*PROVIDED TEXT*:
════════════════
I’ve learned my lesson. Blurry boundaries are hardly there at all. And blurry boundaries tend to look a lot like slippery slopes for falling back into old habits at our house.

We arrived at this conclusion, so these are the rules we’re sticking to, to the best of our ability, regarding media.

The TV Rules for Our Kids

1. No TV for children during the week.

Yup. We ripped it off like a bandaid. On a special occasion, or for a special reason, and always with very clear communication that this is a special treat, there are times when the weekday TV ban is lifted for an hour. It’s pouring rain and they’ve already played their hearts out indoors and there are still two hours until dinner. I give. But for the most part, they know what to expect when it’s Tuesday and they have a hankering for an episode of Wild Kratts. I simply say, “Buddy, it’s Tuesday!”

2. Limited TV on the weekend.

Friday afternoon is when the TV ban usually gets lifted, but that doesn’t mean the TV stays on from 3 pm to bedtime. I might let each child choose one episode of something when everyone is up from nap time, but then I’ll encourage them to get back outside, or do something else. Saturday morning is when we’re the most relaxed, and we will let three or four episodes of this or that show run, and usually the first two happen while I’m transitioning from the comfort of my own bed to making breakfast. But after a certain point, (I think 4 episodes is probably my subconscious limit) it’s time to turn off the TV for a while and find something else to do.

Saturday afternoon or evening, when everyone is awake from nap, there might be the opportunity for one or two more episodes of something, or if we call it a family movie night, we’ll all sit together on the couch with popcorn {do yourself a favor and get a Popcorn Popper like this!} and enjoy something as a family.

The Other Screen(s)

1. Time during the week on “other screens” is very limited — there’s almost none.

2. Weekend “Other-Screen” Time is also limited.

The only other media we have to reckon with at the Collie house is my old MacBook, which has been transferred into the kids’ possession, mostly. They enjoy playing games on the PBS Kids website and on the National Geographic Kids site. The Nook our eldest was gifted for his birthday a while back has all but given up the ghost, so we don’t have to regulate that time anymore, and we don’t have any games on our phones or on HH’s iPad that would make those devices something the kids would ask about.

Screen time for computer games is mostly limited to weekends. If they’re having trouble sharing, the laptop gets shut and computer time is done.

One other thing our eldest really enjoys doing is looking at maps online. Google’s interactive world map allows him to scroll to Madagascar and examine the lay of the land, and then decide he wants to find Athens and Sparta, since we’ve been talking about those places for a while in history.
════════════════
*Recorded data*:
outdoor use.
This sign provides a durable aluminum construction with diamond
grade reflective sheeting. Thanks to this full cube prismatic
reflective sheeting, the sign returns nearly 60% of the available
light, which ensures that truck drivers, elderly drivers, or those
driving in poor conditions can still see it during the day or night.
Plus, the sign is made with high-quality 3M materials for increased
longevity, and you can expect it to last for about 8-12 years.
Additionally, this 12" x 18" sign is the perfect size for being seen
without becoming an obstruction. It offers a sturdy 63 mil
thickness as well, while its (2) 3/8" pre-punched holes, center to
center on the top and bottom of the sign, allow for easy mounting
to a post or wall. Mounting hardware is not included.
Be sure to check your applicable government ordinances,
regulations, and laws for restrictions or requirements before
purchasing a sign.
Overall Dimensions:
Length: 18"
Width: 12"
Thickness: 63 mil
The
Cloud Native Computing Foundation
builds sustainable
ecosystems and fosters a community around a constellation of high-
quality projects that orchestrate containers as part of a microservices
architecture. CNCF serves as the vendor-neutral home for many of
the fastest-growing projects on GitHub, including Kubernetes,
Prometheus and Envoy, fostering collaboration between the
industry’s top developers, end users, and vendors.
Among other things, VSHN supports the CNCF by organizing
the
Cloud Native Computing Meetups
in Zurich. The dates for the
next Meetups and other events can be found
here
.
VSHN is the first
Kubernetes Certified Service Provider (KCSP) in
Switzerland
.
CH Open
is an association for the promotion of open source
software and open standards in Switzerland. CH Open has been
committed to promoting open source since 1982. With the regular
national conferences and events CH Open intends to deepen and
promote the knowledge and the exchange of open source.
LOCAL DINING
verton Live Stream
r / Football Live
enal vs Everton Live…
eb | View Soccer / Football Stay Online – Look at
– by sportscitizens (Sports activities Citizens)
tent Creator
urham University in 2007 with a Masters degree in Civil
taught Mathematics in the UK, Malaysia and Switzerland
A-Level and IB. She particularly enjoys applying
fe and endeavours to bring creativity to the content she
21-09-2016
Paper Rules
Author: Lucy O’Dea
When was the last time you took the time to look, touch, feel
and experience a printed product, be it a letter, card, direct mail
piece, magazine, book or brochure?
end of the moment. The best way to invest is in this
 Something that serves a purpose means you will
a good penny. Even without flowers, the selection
════════════════
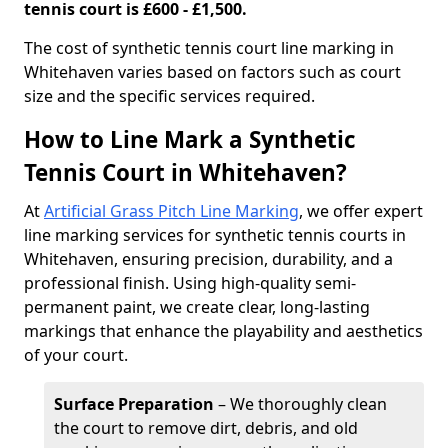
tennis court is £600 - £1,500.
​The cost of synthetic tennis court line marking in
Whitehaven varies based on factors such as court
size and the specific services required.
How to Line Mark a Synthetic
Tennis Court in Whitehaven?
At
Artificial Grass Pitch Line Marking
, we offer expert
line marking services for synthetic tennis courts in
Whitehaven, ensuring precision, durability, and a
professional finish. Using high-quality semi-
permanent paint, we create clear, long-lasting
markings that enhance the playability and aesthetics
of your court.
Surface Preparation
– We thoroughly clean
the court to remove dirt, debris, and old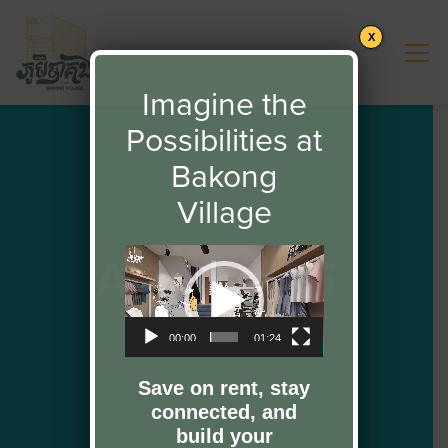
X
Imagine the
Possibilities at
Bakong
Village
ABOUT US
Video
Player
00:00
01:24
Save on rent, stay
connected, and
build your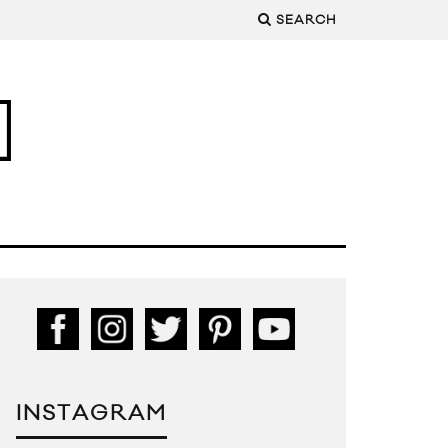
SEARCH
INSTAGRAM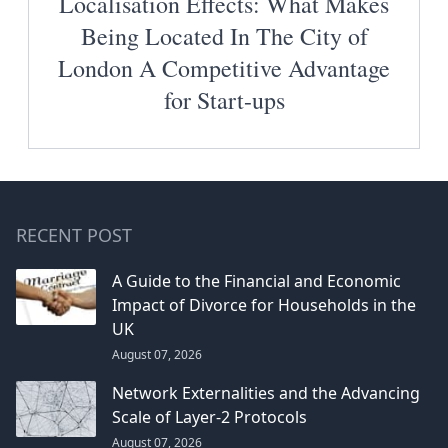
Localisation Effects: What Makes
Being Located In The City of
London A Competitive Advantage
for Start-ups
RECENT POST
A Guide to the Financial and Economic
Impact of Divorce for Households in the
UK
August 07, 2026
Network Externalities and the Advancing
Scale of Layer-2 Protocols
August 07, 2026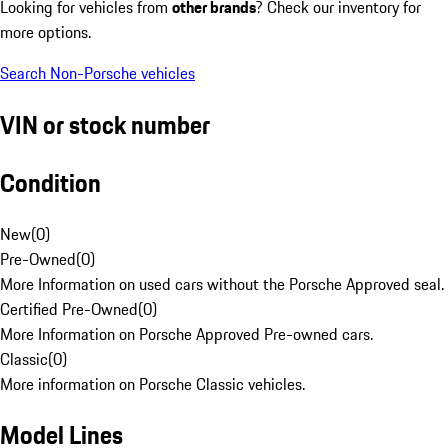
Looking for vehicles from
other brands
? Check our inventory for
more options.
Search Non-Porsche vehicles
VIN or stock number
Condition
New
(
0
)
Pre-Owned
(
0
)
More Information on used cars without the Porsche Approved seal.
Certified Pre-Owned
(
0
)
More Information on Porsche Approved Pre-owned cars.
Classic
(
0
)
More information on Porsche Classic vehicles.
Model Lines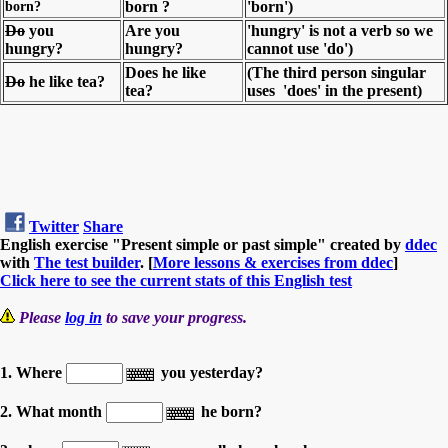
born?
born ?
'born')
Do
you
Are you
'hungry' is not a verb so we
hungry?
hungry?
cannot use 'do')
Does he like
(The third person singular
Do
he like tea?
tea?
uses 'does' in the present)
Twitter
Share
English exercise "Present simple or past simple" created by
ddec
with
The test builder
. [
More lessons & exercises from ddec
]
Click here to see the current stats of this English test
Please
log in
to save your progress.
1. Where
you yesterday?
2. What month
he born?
════════════════
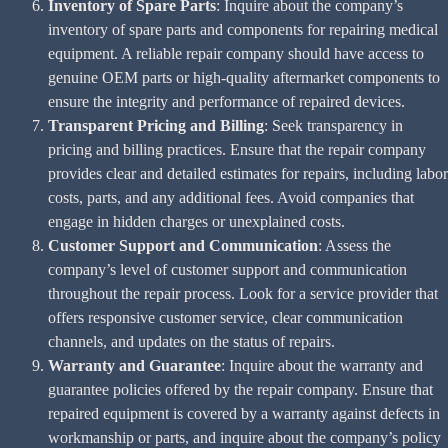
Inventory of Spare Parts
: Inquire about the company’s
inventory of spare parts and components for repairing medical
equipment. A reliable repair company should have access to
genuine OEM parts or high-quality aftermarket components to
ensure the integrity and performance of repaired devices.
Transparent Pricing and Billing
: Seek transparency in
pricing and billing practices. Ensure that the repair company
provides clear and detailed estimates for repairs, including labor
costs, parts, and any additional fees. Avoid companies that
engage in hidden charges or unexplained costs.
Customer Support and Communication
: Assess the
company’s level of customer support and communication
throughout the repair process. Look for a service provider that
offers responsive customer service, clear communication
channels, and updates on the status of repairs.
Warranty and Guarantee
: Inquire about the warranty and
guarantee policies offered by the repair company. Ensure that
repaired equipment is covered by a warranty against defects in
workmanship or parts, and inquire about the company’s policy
════════════════
*EXERCISE OBJECTIVE*: Reproduce the passage of the TV rules text that opens with "1. Time during" and closes with "time is done.", renaming "laptop" as "MacBook" throughout.

*SOLUTION TO THIS TASK*:
1. Time during the week on “other screens” is very limited — there’s almost none.

2. Weekend “Other-Screen” Time is also limited.

The only other media we have to reckon with at the Collie house is my old MacBook, which has been transferred into the kids’ possession, mostly. They enjoy playing games on the PBS Kids website and on the National Geographic Kids site. The Nook our eldest was gifted for his birthday a while back has all but given up the ghost, so we don’t have to regulate that time anymore, and we don’t have any games on our phones or on HH’s iPad that would make those devices something the kids would ask about.

Screen time for computer games is mostly limited to weekends. If they’re having trouble sharing, the MacBook gets shut and computer time is done.